São inúmeros os casos de contribuintes que enfrentam situações estapafúrdias envolvendo a cobrança de tributos, mas um caso em particular, que envolve uma empresa e a Prefeitura de um Município do Estado de São Paulo, chama a atenção pela postura da Prefeitura, que representa com perfeição a completa indiferença dos entes públicos para com princípios tributários básicos.
No caso em questão, a empresa foi citada em uma execução fiscal, na qual a Prefeitura exigia débitos de IPTU dos exercícios de 2015 a 2017. No entanto, a empresa não conseguiu identificar o imóvel sobre o qual recaiam as cobranças, pois as informações que constavam nas Certidões de Dívida Ativa (CDAs) eram precárias e não indicavam o local exato do imóvel.
Como a indicação do imóvel é um requisito indispensável, a empresa apresentou uma exceção de pré-executividade, sustentando que as CDAs eram nulas, por ausência de elementos mínimos exigidos pela Lei, até mesmo para a própria identificação do imóvel.
O Juiz da causa concordou com a empresa, e extinguiu a execução fiscal, reconhecendo que as informações contidas nas CDAs não permitiam sequer a identificação do imóvel.
Mas a Prefeitura recorreu. Insistiu que o imóvel pertencia à empresa. Para provar a sua alegação, apresentou cópias de um processo administrativo, no qual a empresa houvera, anos antes, solicitado a alteração da área no cadastro imobiliário, pedindo a mudança de área rural para urbana. Com isso, finalmente foi possível identificar-se a área que estava sendo objeto de cobrança do IPTU.
Mas qual não foi a surpresa da empresa ao verificar que a área em questão era na verdade uma pequena fração de terras, que havia sido doada ao Município para criação de uma Estação de Tratamento de Água!
Os documentos revelaram que a companhia de saneamento básico do Município vinha utilizando a referida área para captação de água há muito tempo, e buscava obter o título de propriedade do local para instalar uma Estação de Tratamento de Água (ETA).
Para concretizar esse projeto, o Município solicitou que a empresa destacasse aquela pequena fração de terra da sua fazenda, pedisse a alteração do cadastro imobiliário, de rural para urbano, e, por fim, formalizasse a doação da área em favor do Município. A empresa, para contribuir com o desenvolvimento da cidade, em total boa-fé, graciosamente, e reconhecendo os benefícios sociais que a instalação da ETA traria para a região e a população local, seguiu as orientações estabelecidas pelo Município.

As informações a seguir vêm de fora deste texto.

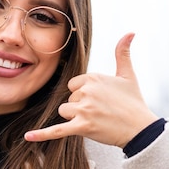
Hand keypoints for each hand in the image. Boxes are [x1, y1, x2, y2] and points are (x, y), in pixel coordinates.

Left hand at [24, 33, 158, 147]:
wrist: (140, 129)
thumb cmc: (134, 102)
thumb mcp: (128, 75)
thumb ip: (123, 52)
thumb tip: (130, 32)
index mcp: (93, 77)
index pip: (74, 84)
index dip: (84, 93)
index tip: (100, 99)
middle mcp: (86, 91)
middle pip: (69, 99)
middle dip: (81, 106)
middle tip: (101, 111)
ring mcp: (84, 109)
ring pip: (64, 111)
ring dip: (75, 118)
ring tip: (96, 120)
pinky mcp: (82, 127)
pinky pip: (57, 130)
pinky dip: (42, 134)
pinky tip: (28, 136)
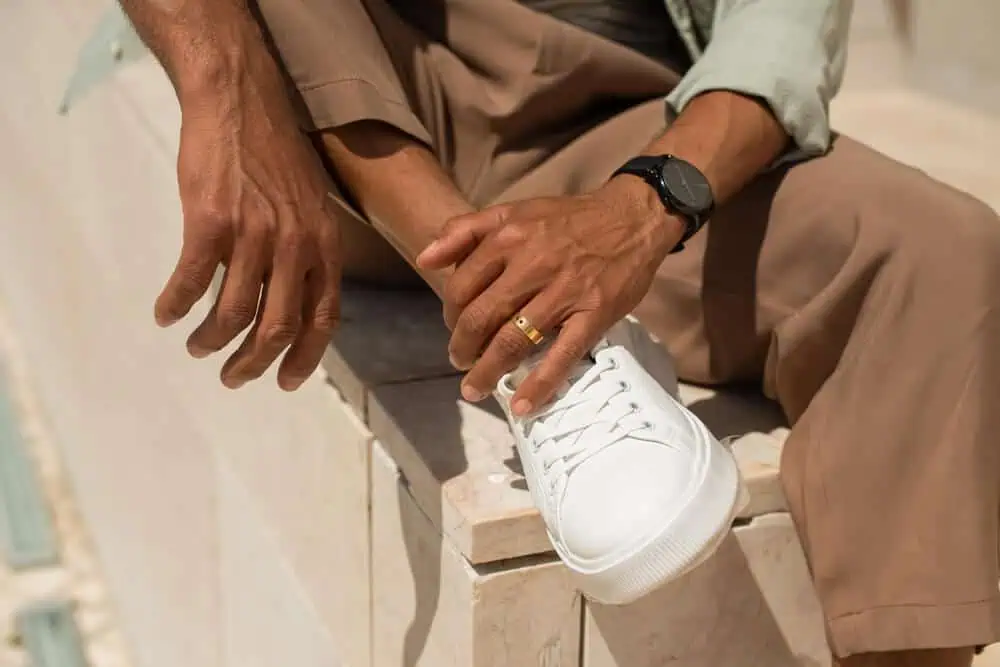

Mas curiosamente esse esforço não foi suficiente para conter o ímpeto arrecadatório da Prefeitura. Mesmo após ocupar a área por anos e recebê-la depois como doação para a instalação da ETA, a Prefeitura “agradeceu” o gesto benevolente da empresa lançando contra ela o IPTU sobre a referida fração de terra, retroagindo a cobrança ao momento da alteração da área de rural para urbana.
Esse caso revela uma postura arbitrária, violadora da boa-fé, e que coloca em xeque a confiança dos contribuintes nas instituições públicas. Afinal, como esperar que empresas e cidadãos colaborem com ações sociais positivas para a coletividade em geral se, ao fazerem isso, são “agraciados” com cobrança de tal maneira indevida?
Como a discussão no processo se tornou muito complexa, o Tribunal de Justiça de São Paulo decidiu que a matéria não poderia ser resolvida pela via estreita da exceção. Essa situação obrigou a empresa a opor embargos à execução para discutir os débitos, sendo compelida a garantir em juízo o valor do IPTU.
O episódio é inusitado e até anedótico. A Prefeitura não apenas ignorou a doação, mas também retroagiu a cobrança do imposto, desconsiderando todo o propósito social da ação. Essa situação acende um sinal de alerta, pois se até as boas ações dos contribuintes para com o Poder Público são “retribuídas” dessa forma, não há incentivo para que elas sejam adotadas.